The employees, who are members of the United Steelworkers Union, went on strike against appellants employers from July 31, 1990, to December 1, 1990. As striking workers, they were disqualified from receiving unemployment benefits under the labor dispute disqualification set forth in § 29(8) of the mesa. That subsection states in pertinent part:
An individual shall be disqualified for benefits for a week in which the individual’s total or partial unemployment is due to a labor dispute in active progress .... [MCL 421.29(8); MSA 17.531(8).]
The same subsection provides for the termination of the labor dispute disqualification under certain conditions. The relevant portion of § 29(8), added when the Legislature enacted 1974 PA 104, states:
An individual’s disqualification imposed or imposable under this subsection shall be terminated by the individual’s performing services in employment with an employer in at least 2 consecutive weeks falling wholly within the period of the *121individual’s total or partial unemployment due to the labor dispute, and in addition by earning wages in each of those weeks in an amount equal to or in excess of the individual’s actual or potential weekly beneñt rate with respect to those weeks based on the individual’s employment with the employer involved in the labor dispute. [MCL 421.29(8); MSA 17.531(8). Emphasis added.]

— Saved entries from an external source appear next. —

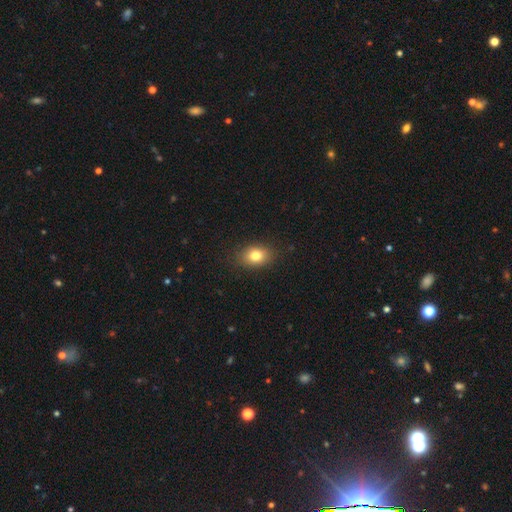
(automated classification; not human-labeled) Smooth or featured? Predicted: smooth (p=0.80). How rounded? Predicted: in between (p=0.69). Merging? Predicted: none (p=0.87).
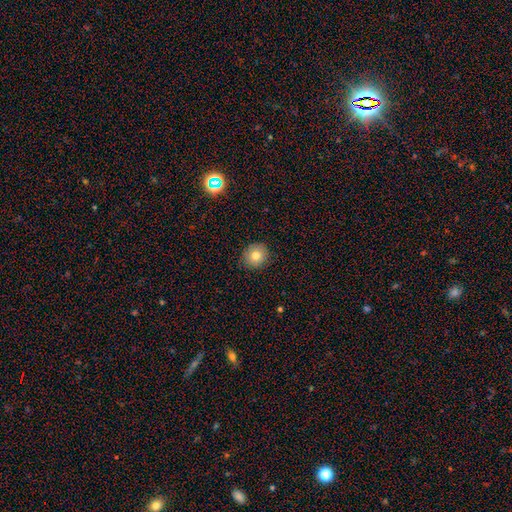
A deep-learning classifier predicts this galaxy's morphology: Smooth or featured? Predicted: smooth (p=0.79). How rounded? Predicted: round (p=0.87). Merging? Predicted: none (p=0.89).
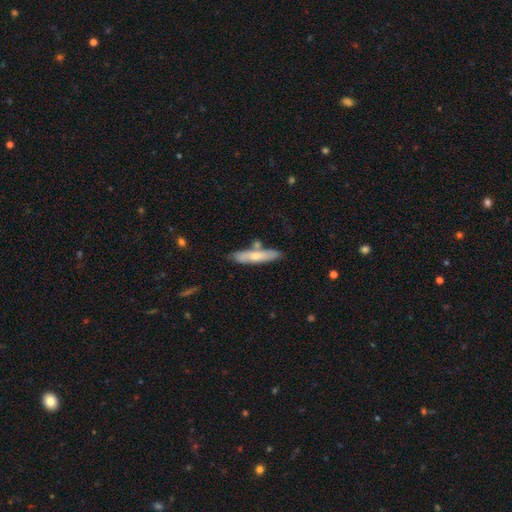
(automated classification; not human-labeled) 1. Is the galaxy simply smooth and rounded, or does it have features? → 61% smooth, 33% featured or disk, 6% star or artifact.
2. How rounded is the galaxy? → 82% cigar-shaped, 16% in between, 2% round.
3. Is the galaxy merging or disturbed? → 70% none, 15% minor disturbance, 12% merger, 3% major disturbance.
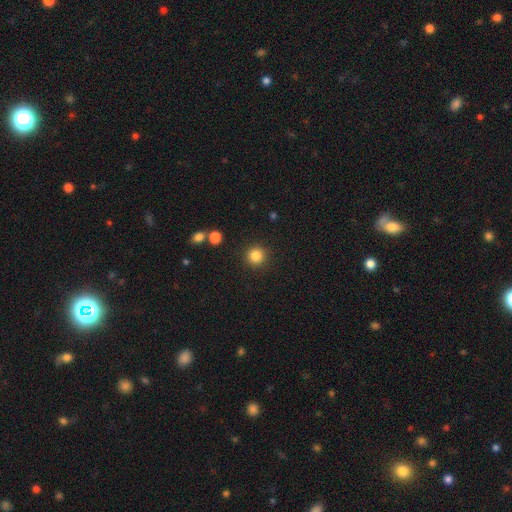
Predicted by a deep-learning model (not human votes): Smooth or featured? smooth (84%)
How rounded? round (94%)
Merging? none (90%)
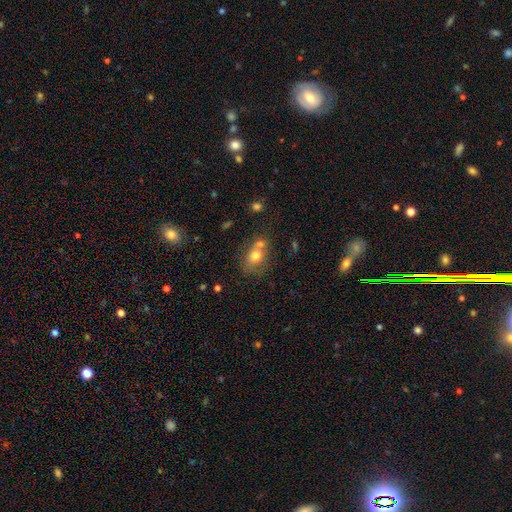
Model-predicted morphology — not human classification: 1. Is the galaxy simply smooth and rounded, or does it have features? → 72% smooth, 17% featured or disk, 11% star or artifact.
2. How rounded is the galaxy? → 61% in between, 38% round, 2% cigar-shaped.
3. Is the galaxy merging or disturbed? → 43% none, 38% merger, 14% minor disturbance, 5% major disturbance.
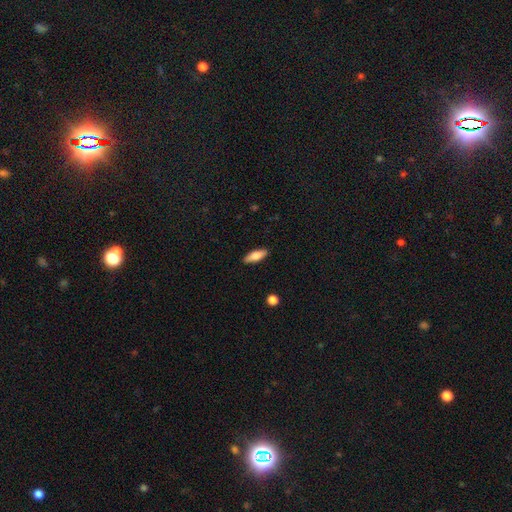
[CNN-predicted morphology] smooth-or-featured: smooth: 76% | featured or disk: 18% | star or artifact: 6%
  how-rounded: in between: 63% | cigar-shaped: 35% | round: 2%
  merging: none: 89% | minor disturbance: 8% | major disturbance: 2% | merger: 1%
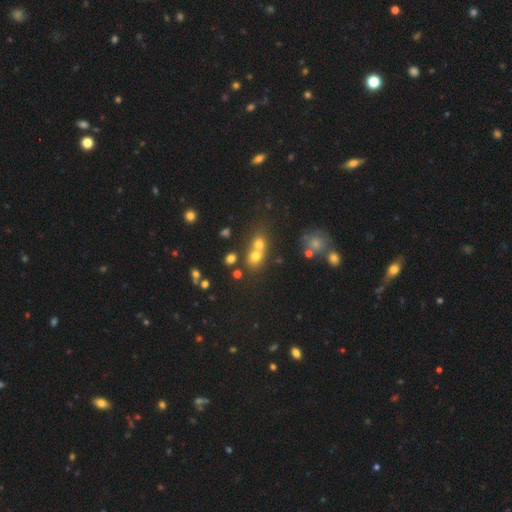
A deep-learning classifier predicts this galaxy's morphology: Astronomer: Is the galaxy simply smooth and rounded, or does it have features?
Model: smooth — 66%.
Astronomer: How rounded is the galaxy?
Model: round — 71%.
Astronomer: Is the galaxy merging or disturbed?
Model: merger — 55% (runner-up: none, 35%).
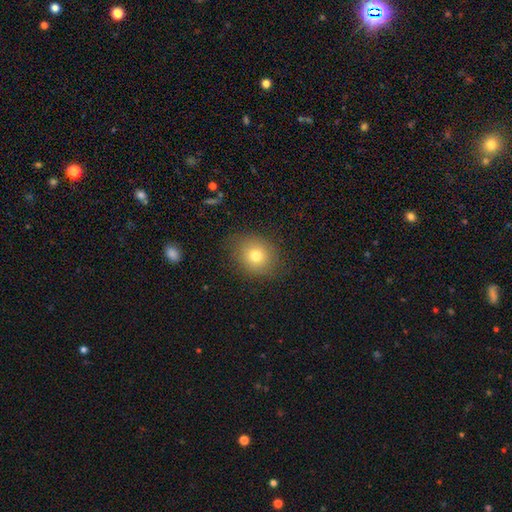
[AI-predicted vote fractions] smooth-or-featured: smooth: 76% | star or artifact: 13% | featured or disk: 11%
  how-rounded: round: 66% | in between: 33% | cigar-shaped: 1%
  merging: none: 84% | minor disturbance: 11% | major disturbance: 4% | merger: 1%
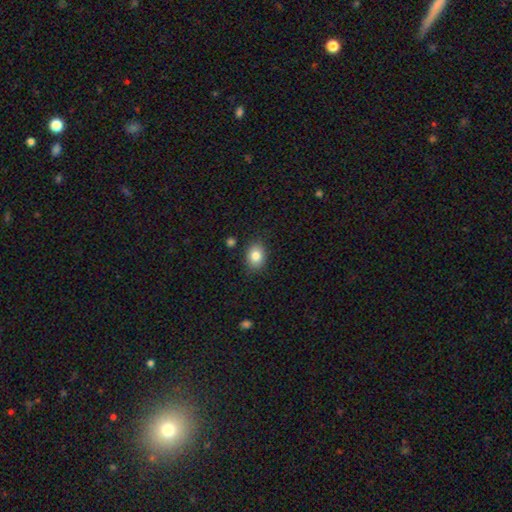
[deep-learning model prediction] Morphology: type=smooth (84%); roundness=in between (62%); merging=none (85%).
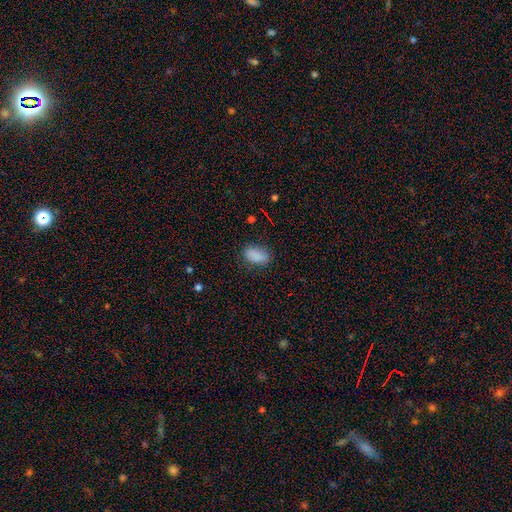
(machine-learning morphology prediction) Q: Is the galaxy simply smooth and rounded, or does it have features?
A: smooth — 86%.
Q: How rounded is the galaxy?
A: in between — 91%.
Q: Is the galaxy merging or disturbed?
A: none — 77%.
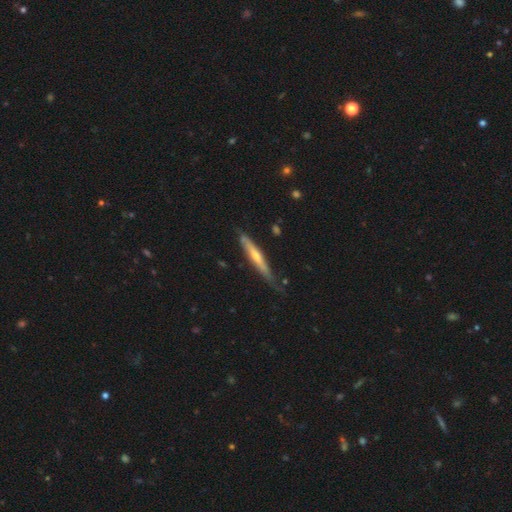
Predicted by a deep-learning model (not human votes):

In each of these cases, the claimant worked for an employer for two consecutive weeks during the strike period and was paid an amount equal to or in excess of his weekly benefit rate with respect to those weeks. In each case, however, the employment was allegedly "make work” created by a friend or relative solely for the purpose of allowing the claimant to requalify for benefits under § 29(8) despite his continued participation in the strike. In almost all cases, the employment lasted only the two weeks necessary for requalification, and the claimant received higher wages than the employer normally paid for similar work so that the claimant could meet the wage requirement of § 29(8). A two-member majority of the Michigan Employment Security Board of Review concluded that under § 29(8), the "make work” jobs requalified the employees for unemployment benefits, chargeable against appellants’ Michigan Employment Security Commission accounts, while the employees continued their strike against appellants. The circuit court affirmed.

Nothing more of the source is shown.